Die Staaten der EU haben sich gerade auf das Ziel verständigt, bis 2050 klimaneutral zu werden, bis 2030 sollen die CO2-Emissionen um mindestens 55 Prozent sinken. Der neue US-Präsident Joe Biden will mit einer ähnlichen Erklärung nachziehen. Doch einer Gruppe von Energiesystemforschern geht das nicht schnell genug. In einer Deklaration fordern sie, schon bis 2030 ausschließlich Strom aus erneuerbaren Quellen zu gewinnen – und zwar weltweit. Andere Bereiche wie Verkehr, Industrie oder Wärmeversorgung sollen möglichst bis 2035 folgen. Der neue Zeitplan "ergibt sich aus der Notwendigkeit, aus dem, was wir von der Klimawissenschaft erfahren haben", sagt Mitinitiator Eicke Weber, ehemals Direktor am Fraunhofer-Institut für Solare Energiesysteme (ISE) und heute Vorsitzender eines europäischen Solarverbands.

Tatsächlich verlor der Ausbau speziell der Windkraft zuletzt massiv an Tempo, 2020 kamen in Deutschland lediglich 420 neue Windräder dazu, schlechter war die Rate in den vergangenen 20 Jahren nur einmal: 2019 wurden nur 320 neue Windräder ans Netz geschlossen. Zum Vergleich: 2017 kamen hierzulande 1.792 neue Windräder dazu, 2014 waren es 1.760, im Rekordjahr 2002 sogar 2328. Das zum Jahresende 2020 verabschiedete EEG 2021 sieht bis 2030 für die Windenergie an Land ein Ausbauziel von 71.000 Megawatt vor, aktuell sind knapp 55.000 Megawatt installiert, es müssten also jährlich wenigstens 1.500 Megawatt dazu kommen – und kein Windrad dürfte abgebaut werden, was unrealistisch ist, denn die ersten Anlagen fallen nach 20 Jahren aus der EEG-Förderung raus.

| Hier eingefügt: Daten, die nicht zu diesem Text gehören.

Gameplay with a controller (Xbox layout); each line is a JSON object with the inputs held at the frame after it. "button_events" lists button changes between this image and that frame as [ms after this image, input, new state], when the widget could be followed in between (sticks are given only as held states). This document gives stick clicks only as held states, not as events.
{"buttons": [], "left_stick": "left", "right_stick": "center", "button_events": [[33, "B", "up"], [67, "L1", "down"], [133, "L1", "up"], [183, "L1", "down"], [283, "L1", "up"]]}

Es ist wie immer im Klimaschutz: zu langsam, zu wenig. Im Spiegel ist einer der Gründe nachzulesen, warum es so stockt: Klagen – nicht nur von Naturfreunden oder Anwohnern. Es ist ein verdecktes Netzwerk von Gegnern der Energiewende, unterstützt von der Industrie, das massiv gegen neue Windräder vorgeht. Im Zentrum steht der wirtschaftskonservative Flügel der CDU. Das Portal energiewende.eu hat die Zusammenhänge in einer Grafik aufbereitet. Eines der beliebtesten Mittel gegen die Ökoenergie: Klagen vor Gericht, vor allem von echten und vermeintlichen Naturschützern.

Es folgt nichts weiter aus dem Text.